Clegg does not wake up after a short nap, but rather sleeps until late morning. He wakes up in a much better mood than he was in the night before. He decides he will not kill himself, but rather to find a way to bury and hide Miranda's body. He thinks to himself that he really did not kill her at all; she died, and there was little a doctor could have done, he says to himself.
He drives into Lewes that morning to go to the flower shop. While in town, he passes a girl who at first glance looks very similar to Miranda. Though initially startled, he follows her into Woolworths and learns that she works at the candy counter.
Three weeks after Miranda's death, Clegg says that he does not want any more "guests," but that he has been learning more about the Woolworths girl, whose name is Marian. He acknowledges that she is not as pretty as Miranda; however, he believes that perhaps he overshot the first time, and that he should never have tried to subjugate a high-class girl. Miranda's body is in a home-made casket under the apple trees. Clegg put her into the box by rolling her in a sheet, and never looked at her face or body, which he had heard would smell and turn colors.
Analysis:
This very short (2 1/2-page) conclusion to the novel reveals that the tragic ending envisioned by Clegg in Part 3 does not come to fruition. Rather, he seems to be on the path to becoming a serial abductor after seeing a girl who looks like Miranda, but is less pretty and comes from a lower class.
Of course, this combination suits Clegg: "I ought to have got someone who would respect me more. Someone ordinary I could teach" (282). As usual, Clegg equates money with power. Yet a poor girl could defy Clegg just as much as Miranda did, though probably not by using Miranda's intellectual tactics. In this quote, Clegg shows how little he has learned from the terrible end to his time with Miranda: he still thinks that he can use money to force the world to give him what he wants. The end of the novel reveals how immutable he is and how emotionally disconnected he is from anything that Miranda's death might have taught him.

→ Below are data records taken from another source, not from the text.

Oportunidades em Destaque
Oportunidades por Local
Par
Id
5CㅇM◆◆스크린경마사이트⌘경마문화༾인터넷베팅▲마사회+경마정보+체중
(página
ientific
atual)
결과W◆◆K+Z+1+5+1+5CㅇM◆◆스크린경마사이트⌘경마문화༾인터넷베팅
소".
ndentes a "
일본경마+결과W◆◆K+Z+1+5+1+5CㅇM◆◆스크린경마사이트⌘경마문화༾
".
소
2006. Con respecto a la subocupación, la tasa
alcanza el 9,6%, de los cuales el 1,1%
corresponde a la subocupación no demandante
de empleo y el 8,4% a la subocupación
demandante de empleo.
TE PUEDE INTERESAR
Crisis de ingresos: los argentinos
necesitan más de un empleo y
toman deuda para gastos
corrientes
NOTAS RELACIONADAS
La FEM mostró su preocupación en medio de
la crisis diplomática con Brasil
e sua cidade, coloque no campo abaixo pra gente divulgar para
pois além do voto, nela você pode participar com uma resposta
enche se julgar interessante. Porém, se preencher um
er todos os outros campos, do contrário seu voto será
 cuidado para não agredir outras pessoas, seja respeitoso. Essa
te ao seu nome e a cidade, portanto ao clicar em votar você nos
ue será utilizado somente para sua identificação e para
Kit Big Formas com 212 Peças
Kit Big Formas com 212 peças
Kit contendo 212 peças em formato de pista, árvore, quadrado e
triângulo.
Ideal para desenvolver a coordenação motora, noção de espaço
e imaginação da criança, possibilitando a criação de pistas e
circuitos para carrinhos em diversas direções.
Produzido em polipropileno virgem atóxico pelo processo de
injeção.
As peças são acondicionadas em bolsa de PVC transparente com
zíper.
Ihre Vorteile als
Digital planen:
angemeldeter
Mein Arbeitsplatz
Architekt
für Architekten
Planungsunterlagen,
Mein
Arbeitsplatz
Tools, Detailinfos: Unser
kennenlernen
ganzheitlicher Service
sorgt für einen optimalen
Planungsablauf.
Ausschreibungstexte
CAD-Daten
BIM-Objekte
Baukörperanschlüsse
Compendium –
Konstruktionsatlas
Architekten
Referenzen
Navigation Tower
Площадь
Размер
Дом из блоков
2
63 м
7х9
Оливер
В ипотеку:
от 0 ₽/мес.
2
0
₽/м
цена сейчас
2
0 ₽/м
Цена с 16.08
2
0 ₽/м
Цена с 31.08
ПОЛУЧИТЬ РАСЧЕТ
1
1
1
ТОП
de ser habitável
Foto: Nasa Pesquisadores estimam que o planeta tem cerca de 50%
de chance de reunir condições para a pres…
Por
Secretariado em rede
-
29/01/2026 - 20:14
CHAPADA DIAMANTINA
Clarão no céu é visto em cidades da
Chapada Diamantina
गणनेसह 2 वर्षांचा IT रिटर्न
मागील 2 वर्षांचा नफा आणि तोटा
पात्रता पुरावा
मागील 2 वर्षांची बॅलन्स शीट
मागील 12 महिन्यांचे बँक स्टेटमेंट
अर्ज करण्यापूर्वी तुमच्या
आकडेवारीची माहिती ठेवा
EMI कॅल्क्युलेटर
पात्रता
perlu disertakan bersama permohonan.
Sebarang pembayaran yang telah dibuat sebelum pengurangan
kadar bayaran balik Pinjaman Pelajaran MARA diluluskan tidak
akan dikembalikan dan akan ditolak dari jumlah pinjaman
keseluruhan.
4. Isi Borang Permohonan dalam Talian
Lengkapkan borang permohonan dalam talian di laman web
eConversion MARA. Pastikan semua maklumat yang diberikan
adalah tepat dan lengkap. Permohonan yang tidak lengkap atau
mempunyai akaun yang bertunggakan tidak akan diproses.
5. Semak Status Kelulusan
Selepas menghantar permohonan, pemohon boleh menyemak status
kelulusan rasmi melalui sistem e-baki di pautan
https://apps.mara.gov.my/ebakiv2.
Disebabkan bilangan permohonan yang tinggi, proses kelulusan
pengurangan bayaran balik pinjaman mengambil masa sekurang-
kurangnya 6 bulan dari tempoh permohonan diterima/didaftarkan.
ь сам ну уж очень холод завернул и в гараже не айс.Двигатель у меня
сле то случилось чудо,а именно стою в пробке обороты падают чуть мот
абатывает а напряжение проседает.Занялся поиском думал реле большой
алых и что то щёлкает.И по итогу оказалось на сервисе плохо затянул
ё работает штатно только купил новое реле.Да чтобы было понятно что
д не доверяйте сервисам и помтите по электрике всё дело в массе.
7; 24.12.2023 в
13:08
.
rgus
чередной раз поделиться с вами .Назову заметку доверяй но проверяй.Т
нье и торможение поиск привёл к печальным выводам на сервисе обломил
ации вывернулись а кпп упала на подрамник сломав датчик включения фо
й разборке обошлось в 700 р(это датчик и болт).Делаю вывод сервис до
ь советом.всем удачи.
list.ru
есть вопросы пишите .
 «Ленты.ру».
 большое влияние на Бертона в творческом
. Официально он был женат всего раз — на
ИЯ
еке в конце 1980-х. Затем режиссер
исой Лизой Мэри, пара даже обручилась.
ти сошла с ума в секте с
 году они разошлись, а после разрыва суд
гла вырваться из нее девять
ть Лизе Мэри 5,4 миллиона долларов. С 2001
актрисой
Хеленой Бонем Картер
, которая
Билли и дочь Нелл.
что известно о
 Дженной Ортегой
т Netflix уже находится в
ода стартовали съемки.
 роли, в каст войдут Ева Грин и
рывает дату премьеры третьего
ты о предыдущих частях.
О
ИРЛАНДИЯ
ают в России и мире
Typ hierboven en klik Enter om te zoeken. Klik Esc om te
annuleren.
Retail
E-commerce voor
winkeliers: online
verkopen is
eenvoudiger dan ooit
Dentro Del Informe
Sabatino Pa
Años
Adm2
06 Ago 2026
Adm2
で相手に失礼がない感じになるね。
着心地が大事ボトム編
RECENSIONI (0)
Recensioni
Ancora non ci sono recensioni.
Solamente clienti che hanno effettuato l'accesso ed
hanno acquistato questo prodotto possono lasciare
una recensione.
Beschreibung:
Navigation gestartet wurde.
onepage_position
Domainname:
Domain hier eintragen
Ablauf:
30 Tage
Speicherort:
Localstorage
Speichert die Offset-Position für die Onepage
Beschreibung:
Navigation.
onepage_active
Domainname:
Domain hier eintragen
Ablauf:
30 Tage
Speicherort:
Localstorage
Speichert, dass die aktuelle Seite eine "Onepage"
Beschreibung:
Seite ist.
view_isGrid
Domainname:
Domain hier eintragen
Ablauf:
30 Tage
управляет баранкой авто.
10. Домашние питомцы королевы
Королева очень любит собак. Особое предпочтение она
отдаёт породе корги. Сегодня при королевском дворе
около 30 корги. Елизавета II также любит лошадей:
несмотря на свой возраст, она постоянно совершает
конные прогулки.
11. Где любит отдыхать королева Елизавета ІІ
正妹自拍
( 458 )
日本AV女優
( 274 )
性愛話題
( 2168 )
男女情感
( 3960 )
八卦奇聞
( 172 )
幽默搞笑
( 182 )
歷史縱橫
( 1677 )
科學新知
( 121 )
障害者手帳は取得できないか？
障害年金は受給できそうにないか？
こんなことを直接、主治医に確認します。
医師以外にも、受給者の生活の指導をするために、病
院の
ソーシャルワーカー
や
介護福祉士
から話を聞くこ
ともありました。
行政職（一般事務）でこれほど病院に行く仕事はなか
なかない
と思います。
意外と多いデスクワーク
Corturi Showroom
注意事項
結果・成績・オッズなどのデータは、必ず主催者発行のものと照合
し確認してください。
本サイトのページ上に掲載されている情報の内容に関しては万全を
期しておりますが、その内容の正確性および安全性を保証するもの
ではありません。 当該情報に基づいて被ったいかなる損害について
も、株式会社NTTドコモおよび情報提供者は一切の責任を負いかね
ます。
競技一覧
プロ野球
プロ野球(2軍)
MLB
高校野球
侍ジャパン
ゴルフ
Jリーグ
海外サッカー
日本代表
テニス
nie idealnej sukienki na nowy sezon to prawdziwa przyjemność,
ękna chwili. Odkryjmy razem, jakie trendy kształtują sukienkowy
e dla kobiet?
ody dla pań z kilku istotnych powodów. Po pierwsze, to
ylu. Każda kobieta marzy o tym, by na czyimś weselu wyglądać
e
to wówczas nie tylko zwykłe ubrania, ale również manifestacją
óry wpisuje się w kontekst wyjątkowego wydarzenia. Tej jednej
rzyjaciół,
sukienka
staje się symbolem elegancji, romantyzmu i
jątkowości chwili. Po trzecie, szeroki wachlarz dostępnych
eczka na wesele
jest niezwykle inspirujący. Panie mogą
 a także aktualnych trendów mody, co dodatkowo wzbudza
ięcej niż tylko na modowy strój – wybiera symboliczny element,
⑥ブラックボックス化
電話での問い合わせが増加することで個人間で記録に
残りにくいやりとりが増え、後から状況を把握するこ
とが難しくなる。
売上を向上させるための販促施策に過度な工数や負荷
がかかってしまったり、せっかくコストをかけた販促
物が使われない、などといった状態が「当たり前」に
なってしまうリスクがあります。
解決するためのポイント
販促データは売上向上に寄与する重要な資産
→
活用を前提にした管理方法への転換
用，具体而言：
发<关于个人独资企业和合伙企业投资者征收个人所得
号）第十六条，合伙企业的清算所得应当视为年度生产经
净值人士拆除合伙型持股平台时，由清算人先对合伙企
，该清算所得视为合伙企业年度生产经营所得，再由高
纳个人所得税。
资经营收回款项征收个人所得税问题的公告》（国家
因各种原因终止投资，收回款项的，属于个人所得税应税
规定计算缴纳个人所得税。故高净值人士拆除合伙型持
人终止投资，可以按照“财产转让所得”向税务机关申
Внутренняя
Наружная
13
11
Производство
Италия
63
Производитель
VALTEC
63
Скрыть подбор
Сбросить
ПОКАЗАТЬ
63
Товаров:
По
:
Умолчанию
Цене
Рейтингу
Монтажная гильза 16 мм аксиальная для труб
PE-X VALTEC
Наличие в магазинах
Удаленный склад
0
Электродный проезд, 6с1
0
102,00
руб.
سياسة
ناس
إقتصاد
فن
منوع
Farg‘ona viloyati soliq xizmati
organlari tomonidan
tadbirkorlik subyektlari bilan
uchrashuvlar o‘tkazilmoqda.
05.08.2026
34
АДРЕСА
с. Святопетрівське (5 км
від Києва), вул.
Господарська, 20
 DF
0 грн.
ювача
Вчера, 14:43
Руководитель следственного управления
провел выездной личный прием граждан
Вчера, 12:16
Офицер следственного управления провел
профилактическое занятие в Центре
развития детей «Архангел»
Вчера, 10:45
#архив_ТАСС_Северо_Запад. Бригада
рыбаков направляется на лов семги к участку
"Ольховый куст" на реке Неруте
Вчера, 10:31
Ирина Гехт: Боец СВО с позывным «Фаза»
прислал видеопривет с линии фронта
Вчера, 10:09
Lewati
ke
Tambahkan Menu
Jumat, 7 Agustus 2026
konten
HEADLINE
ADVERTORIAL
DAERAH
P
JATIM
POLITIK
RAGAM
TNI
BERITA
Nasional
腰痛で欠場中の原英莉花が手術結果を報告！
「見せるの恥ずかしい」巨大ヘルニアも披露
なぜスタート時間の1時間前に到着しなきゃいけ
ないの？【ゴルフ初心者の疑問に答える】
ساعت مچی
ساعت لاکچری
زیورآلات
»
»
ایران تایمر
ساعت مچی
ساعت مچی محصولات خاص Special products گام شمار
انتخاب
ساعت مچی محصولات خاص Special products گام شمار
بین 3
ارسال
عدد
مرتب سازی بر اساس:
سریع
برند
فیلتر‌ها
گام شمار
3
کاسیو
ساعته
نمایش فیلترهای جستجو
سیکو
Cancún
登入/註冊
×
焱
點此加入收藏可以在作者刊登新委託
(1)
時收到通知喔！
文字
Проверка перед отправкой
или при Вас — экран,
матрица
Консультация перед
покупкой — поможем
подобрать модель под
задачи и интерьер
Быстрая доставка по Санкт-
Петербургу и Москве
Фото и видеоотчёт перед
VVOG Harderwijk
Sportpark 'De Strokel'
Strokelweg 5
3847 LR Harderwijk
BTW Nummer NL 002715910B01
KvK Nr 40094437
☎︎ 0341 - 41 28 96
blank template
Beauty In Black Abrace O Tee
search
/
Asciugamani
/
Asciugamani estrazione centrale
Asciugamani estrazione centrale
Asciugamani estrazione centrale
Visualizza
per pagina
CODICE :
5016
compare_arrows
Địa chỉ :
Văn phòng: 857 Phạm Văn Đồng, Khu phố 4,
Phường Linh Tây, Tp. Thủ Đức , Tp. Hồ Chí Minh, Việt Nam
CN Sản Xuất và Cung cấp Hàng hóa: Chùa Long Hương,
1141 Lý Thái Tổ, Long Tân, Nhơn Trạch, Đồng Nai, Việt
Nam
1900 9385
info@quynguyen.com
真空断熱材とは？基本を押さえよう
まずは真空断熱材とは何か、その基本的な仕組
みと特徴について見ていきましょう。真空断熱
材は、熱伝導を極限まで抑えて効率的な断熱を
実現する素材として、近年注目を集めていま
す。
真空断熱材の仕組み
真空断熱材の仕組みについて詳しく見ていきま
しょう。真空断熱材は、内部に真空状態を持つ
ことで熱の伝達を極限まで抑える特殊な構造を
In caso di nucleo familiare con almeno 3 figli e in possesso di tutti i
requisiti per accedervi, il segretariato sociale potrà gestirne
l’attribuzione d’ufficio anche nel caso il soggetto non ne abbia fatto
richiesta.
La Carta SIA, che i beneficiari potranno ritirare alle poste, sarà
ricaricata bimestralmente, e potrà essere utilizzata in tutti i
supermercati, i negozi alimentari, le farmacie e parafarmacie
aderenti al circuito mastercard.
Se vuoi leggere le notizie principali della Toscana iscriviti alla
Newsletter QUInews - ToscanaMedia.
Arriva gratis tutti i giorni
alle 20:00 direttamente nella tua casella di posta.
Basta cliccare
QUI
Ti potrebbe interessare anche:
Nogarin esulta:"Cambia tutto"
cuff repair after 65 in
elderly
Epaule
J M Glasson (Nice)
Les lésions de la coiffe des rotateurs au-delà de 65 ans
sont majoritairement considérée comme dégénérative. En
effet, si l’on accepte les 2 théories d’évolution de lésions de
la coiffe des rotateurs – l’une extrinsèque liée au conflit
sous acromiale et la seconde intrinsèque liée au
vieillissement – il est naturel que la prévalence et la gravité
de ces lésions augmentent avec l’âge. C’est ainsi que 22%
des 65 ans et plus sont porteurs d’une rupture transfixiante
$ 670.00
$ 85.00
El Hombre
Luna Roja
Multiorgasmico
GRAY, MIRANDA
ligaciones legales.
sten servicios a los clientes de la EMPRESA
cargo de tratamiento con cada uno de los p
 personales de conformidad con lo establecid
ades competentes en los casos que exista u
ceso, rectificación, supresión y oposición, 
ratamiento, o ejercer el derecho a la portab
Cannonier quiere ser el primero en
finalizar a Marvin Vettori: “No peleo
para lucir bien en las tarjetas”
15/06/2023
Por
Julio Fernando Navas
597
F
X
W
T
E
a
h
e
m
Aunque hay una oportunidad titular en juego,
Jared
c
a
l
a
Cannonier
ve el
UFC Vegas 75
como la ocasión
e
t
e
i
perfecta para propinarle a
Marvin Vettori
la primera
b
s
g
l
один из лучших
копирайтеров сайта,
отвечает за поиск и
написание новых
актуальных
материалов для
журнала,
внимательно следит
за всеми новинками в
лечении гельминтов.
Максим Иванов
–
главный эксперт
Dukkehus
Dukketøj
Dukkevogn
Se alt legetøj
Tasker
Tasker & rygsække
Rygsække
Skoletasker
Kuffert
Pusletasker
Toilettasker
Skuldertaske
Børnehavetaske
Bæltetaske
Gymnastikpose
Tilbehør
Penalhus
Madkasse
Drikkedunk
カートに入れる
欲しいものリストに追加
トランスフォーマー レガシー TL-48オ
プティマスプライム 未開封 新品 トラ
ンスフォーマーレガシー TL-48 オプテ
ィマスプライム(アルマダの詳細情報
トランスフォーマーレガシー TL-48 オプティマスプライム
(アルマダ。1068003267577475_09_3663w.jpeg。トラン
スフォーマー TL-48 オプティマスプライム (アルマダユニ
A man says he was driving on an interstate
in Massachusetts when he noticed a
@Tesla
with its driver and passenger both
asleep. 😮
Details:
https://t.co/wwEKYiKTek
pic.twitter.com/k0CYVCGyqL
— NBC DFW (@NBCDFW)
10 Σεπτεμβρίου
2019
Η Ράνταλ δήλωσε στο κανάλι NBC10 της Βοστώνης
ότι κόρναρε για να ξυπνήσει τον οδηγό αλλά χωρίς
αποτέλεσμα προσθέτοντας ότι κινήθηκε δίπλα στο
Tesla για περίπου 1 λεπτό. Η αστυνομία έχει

The final two sentences of the novel read: "But it is still just an idea. I only put the stove down there today because the room needs drying out anyway" (283). These last lines portend a future full of Mirandas. These sentences also reflect Clegg's attitude when he was prepared to abduct Miranda: he never fully believed that he was actually prepared to kidnap her, but asserted instead that he was living out a justified fantasy where he conveniently prepared everything for Miranda's capture. Based on the last sentence of the novel, it seems likely that narrative of The Collector will repeat itself.